Let’s start with the sails because these are the things that broke the most: The first sail that ripped was the Outer Jib in the middle of the first Atlantic crossing. To this day almost every sail ripped at least once (like the square sail yesterday) and we’ve always been able to either glue or sew them back together. On the way to Cuba, however, the Outer Jib was pretty much in pieces so it was necessary to replace it.

All tips set on the Regina Maris.

Engine room:

Our engine room is one big construction site. Almost everything remotely related to water broke or had problems at least once. First, it was always the watermaker, producing not only normal, but also salt water, which led to harsh water restrictions for more than weeks.

Then it was the saltwater pump that feeds the watermaker and the toilet flushes (so we took buckets with saltwater to flush with🥴). Then it was the filter of the watermaker which polluted rather quickly.

We seem to really have a problem with water. But electricity is also a big enemy of ours. The starboard generator broke down and afterwards the charger for the battery, letting us sit in the dark a few moments.

Zwei Schüler*innen auf dem Poopdeck.

Heads and showers:

The showers really suffered during this voyage. The showers worked quite well; the only thing is that we broke almost five showerheads.
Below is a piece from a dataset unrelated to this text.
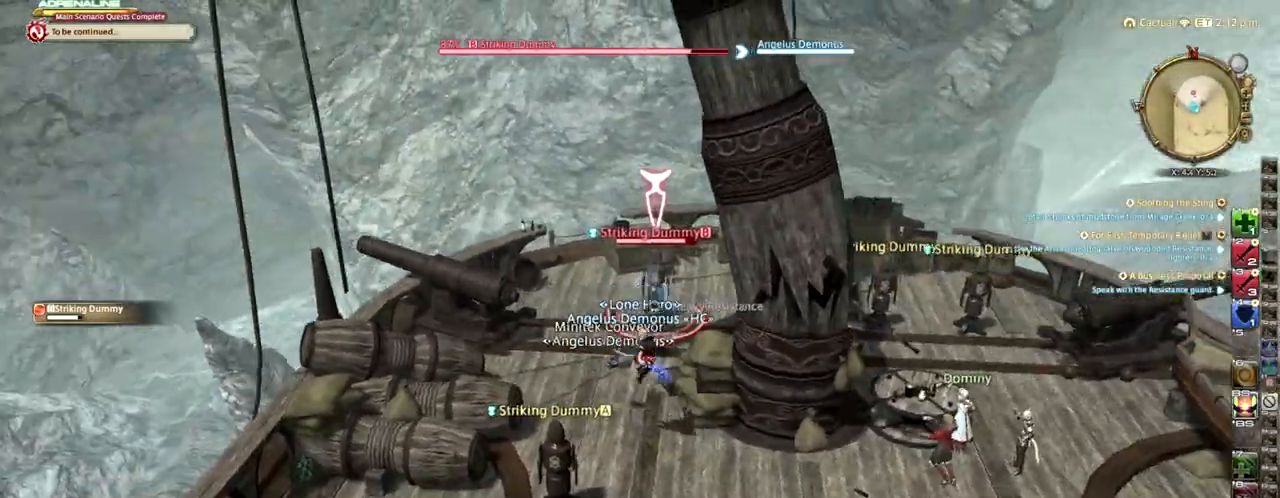
Gameplay with keyboard; each line is a JSON object with the keys held at the frame after it. "events" lists presses ("down") and releases ("up") of ".", "/", "0", "1", "2", "3", "4", "5", "6", "7", "8", "9", "a", "alt_l", "alt_r", "b", "backslash", "backspace", "c", "caps_lock", "comma", "ctrl_l", "ctrl_r", "d", "down", "e", "equals", "escape", "f", "f1", "f10", "f11", "f12", "f2", "f3", "f4", "f5", "f6", "f7", "f8", "f9", "g", "h", "i", "j", "k", "l", "lbracket", "left", "m", "minus", "n", "o", "p", "q", "quote", "r", "rbracket", "return", "right", "s", "semicolon", "shift_l", "shift_r", "space", "super_l", "super_r", "t", "tab", "tilde", "u", "up", "v", "w", "x", "y" and "z" between this image and that frame as [ms after this image, input, new state], when the widget could be followed in between. No other keys are recorded. Mouse input is not recorded.
{"keys": ["d", "rbracket", "w"], "events": [[167, "p", "up"], [208, "a", "down"], [333, "a", "up"], [375, "s", "up"], [458, "rbracket", "down"], [458, "w", "down"]]}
That was our own fault. So, let’s go on with the heads: The first thing you will notice when you go to the toilet at sea is that the lid isn’t fixed to the rest of the toilet.

That turns going to the toilet into a athletic experience. And now we get to the shittiest part, but it’s more a mistake in the construction: If you use the portside toilet when we are heeling, the shit spawns into the shower (poor heads and shower service).

Das Dach vom Wheelhouse der Regina Maris.


This may sound like a lot (and it is at some points), BUT I think that breaking things is a part of every ship and I don’t want to complain. In the end, it’s still way less than other tall ships.


Today was a day like every other at sea; we hit ten knots and are on our way to the Azores!

Schüler*innen an Deck der Regina Maris.


Max: Ich denk‘ an euch und in bald hören wir uns dann (auf den Azoren hören wir uns voraussichtlich noch❤️)

Paul: Ich wünsche Dir ganz viel Kraft für das Gespräch am Montag. Du schaffst das und am Donnerstag sind wir dann schon wieder zusammen in Lissabon❤️

Leopold: Grüße an alle!

Mattis: Alles Gute, Papa. Ich wünsche Dir einen ganz schönen Geburtstag. Lass‘ dich feiern. Bis in einem Monat❤️!